* PROBLEMS TO WORK ON
a – Answer these questions from the flea-control thread, each on its own line, marked the same way:
(i) How long should you wait after sprinkling borax on rugs or furniture before vacuuming?
(ii) How long does Frontline Top Spot last on dogs?
(iii) How many dogs does ccualumni have?
b – Write the next few sentences of the flea-control thread, picking up right after its last sentence.

* DOCUMENT SECTION
━━━━━━━━

Also on rugs or furniture you can sprinkle borax, and vacuum up after an hour or so (be sure to throw vac bag out to the garbage right away in a sealed bag each time). Do it every few days for a few weeks and it helps keep them out of things that are too sensitive to be exterminated or washed with hot water.


----------



## mrandrei (Jun 3, 2008)

Another effective, convenient treatment method involves applying a few droplets of material between the shoulder blades of the animal. Two veterinarian-supplied products, Advantage™ and Frontline™, control adult fleas on pets for at least 1 month. On dogs, Frontline Top Spot lasts up to 3 months.


----------



## ccualumni (Jun 4, 2008)

We use sentinel and have three dogs. We lived in a wooded lot in Georgia and have never had fleas. 

My 2nd was covered very badly in fleas when we bought him. It was so bad, that my 1st dog got covered in fleas on the ride home. We took him home and washed him with flea shampoo and it killed some, but there were tons on him. We got him to the vet the next day.

━━━━━━━━

* THE DATA
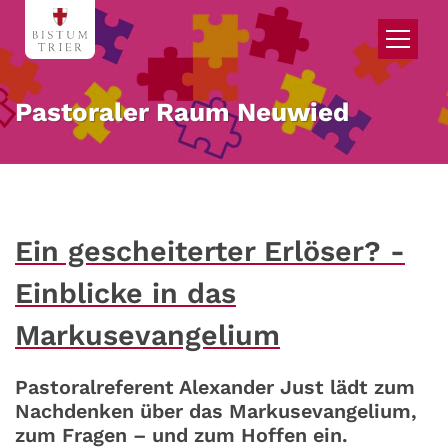
Zum Inhalt springen
Pastoraler Raum Neuwied
Ein gescheiterter Erlöser? -
Einblicke in das
Markusevangelium
Pastoralreferent Alexander Just lädt zum
Nachdenken über das Markusevangelium,
zum Fragen – und zum Hoffen ein.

━━━━━━━━

* PER-TASK OUTPUTS
a –
(i) An hour or so
(ii) Up to 3 months
(iii) Three

b –
After that, we never had any more fleas.

It is about $15/month or so, but well worth every penny. It also prevents ticks and heartworm.


----------



## Noel (May 24, 2008)

what is sentinel?


----------



## Lorina (Jul 1, 2006)

Sentinel is a heartworm preventative that has an additional ingredient to help control fleas. It's like Interceptor and Program in one tablet. It won't kill fleas, but will cause fleas to become sterile, ending the breeding cycle.


----------



## poofywoof (Nov 17, 2006)

You have been given good advice regarding ending the flea problem.... Just one more thing: with that many fleas, it is very likely that your dog has bitten at them and eaten some= which means he could also have tapeworm. Please check with your vet about this. If you see rice-like things in your dogs stools or bedding that is a sure sign.


----------



## Noel (May 24, 2008)

my cats had tape worms before. that was gross.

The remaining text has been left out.